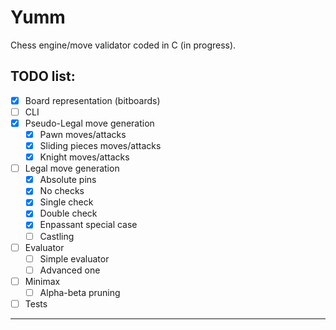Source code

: # Yumm

Chess engine/move validator coded in C (in progress).

TODO list:
---
- [x] Board representation (bitboards)
- [ ] CLI 
- [x] Pseudo-Legal move generation
  - [x] Pawn moves/attacks
  - [x] Sliding pieces moves/attacks
  - [x] Knight moves/attacks
- [ ] Legal move generation
  - [x] Absolute pins
  - [x] No checks
  - [x] Single check
  - [x] Double check
  - [x] Enpassant special case
  - [ ] Castling
- [ ] Evaluator
  - [ ] Simple evaluator
  - [ ] Advanced one
- [ ] Minimax
  - [ ] Alpha-beta pruning
- [ ] Tests
---
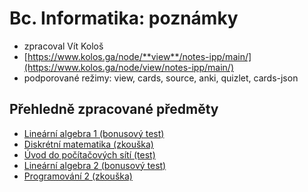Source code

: # Bc. Informatika: poznámky

- zpracoval Vít Kološ
- [https://www.kolos.ga/node/**view**/notes-ipp/main/](https://www.kolos.ga/node/view/notes-ipp/main/)
- podporované režimy: view, cards, source, anki, quizlet, cards-json

## Přehledně zpracované předměty

- [Lineární algebra 1 (bonusový test)](semestr1/linearni-algebra1/bonusovy-test.md)
- [Diskrétní matematika (zkouška)](semestr1/diskretni-matematika/zkouska.md)
- [Úvod do počítačových sítí (test)](semestr1/uvod-do-pocitacovych-siti/test.md)
- [Lineární algebra 2 (bonusový test)](semestr2/linearni-algebra2/bonusovy-test.md)
- [Programování 2 (zkouška)](semestr2/programovani2/zkouska.md)
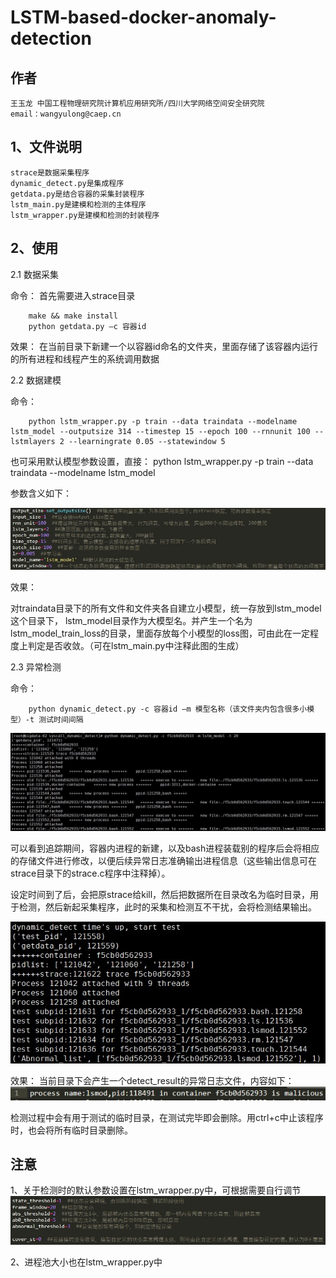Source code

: # LSTM-based-docker-anomaly-detection
## 作者
    王玉龙 中国工程物理研究院计算机应用研究所/四川大学网络空间安全研究院
    email：wangyulong@caep.cn
    
## 1、文件说明
    
    strace是数据采集程序
    dynamic_detect.py是集成程序
    getdata.py是结合容器的采集封装程序
    lstm_main.py是建模和检测的主体程序
    lstm_wrapper.py是建模和检测的封装程序

## 2、使用

2.1 数据采集

命令：
  首先需要进入strace目录
  
        make && make install
        python getdata.py –c 容器id
    
效果：
    在当前目录下新建一个以容器id命名的文件夹，里面存储了该容器内运行的所有进程和线程产生的系统调用数据
    
2.2 数据建模

命令：

        python lstm_wrapper.py -p train --data traindata --modelname lstm_model --outputsize 314 --timestep 15 --epoch 100 --rnnunit 100 --lstmlayers 2 --learningrate 0.05 --statewindow 5
        
  也可采用默认模型参数设置，直接：
        python lstm_wrapper.py -p train --data traindata --modelname lstm_model
        
  参数含义如下：

![Fig 1](https://github.com/aisthebest/LSTM-based-docker-anomaly-detection/blob/main/Fig1.jpg)

效果：

  对traindata目录下的所有文件和文件夹各自建立小模型，统一存放到lstm_model这个目录下，
  lstm_model目录作为大模型名。并产生一个名为lstm_model_train_loss的目录，里面存放每个小模型的loss图，可由此在一定程度上判定是否收敛。（可在lstm_main.py中注释此图的生成）

 2.3 异常检测
 
 命令：
      
        python dynamic_detect.py -c 容器id –m 模型名称（该文件夹内包含很多小模型）-t 测试时间间隔
        
   ![Fig 2](https://github.com/aisthebest/LSTM-based-docker-anomaly-detection/blob/main/Fig2.jpg)

可以看到追踪期间，容器内进程的新建，以及bash进程装载别的程序后会将相应的存储文件进行修改，以便后续异常日志准确输出进程信息（这些输出信息可在strace目录下的strace.c程序中注释掉）。

设定时间到了后，会把原strace给kill，然后把数据所在目录改名为临时目录，用于检测，然后新起采集程序，此时的采集和检测互不干扰，会将检测结果输出。

   ![Fig 3](https://github.com/aisthebest/LSTM-based-docker-anomaly-detection/blob/main/Fig3.jpg)

 效果：
      当前目录下会产生一个detect_result的异常日志文件，内容如下：
   ![Fig 4](https://github.com/aisthebest/LSTM-based-docker-anomaly-detection/blob/main/Fig4.jpg)
   
  检测过程中会有用于测试的临时目录，在测试完毕即会删除。用ctrl+c中止该程序时，也会将所有临时目录删除。
  
## 注意

1、关于检测时的默认参数设置在lstm_wrapper.py中，可根据需要自行调节
   ![Fig 5](https://github.com/aisthebest/LSTM-based-docker-anomaly-detection/blob/main/Fig5.jpg)
   
2、进程池大小也在lstm_wrapper.py中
________________________
→ What the task asks:
In the entries above, tally the lines that include the string "blob". Give the figure only.

→ Response below:
5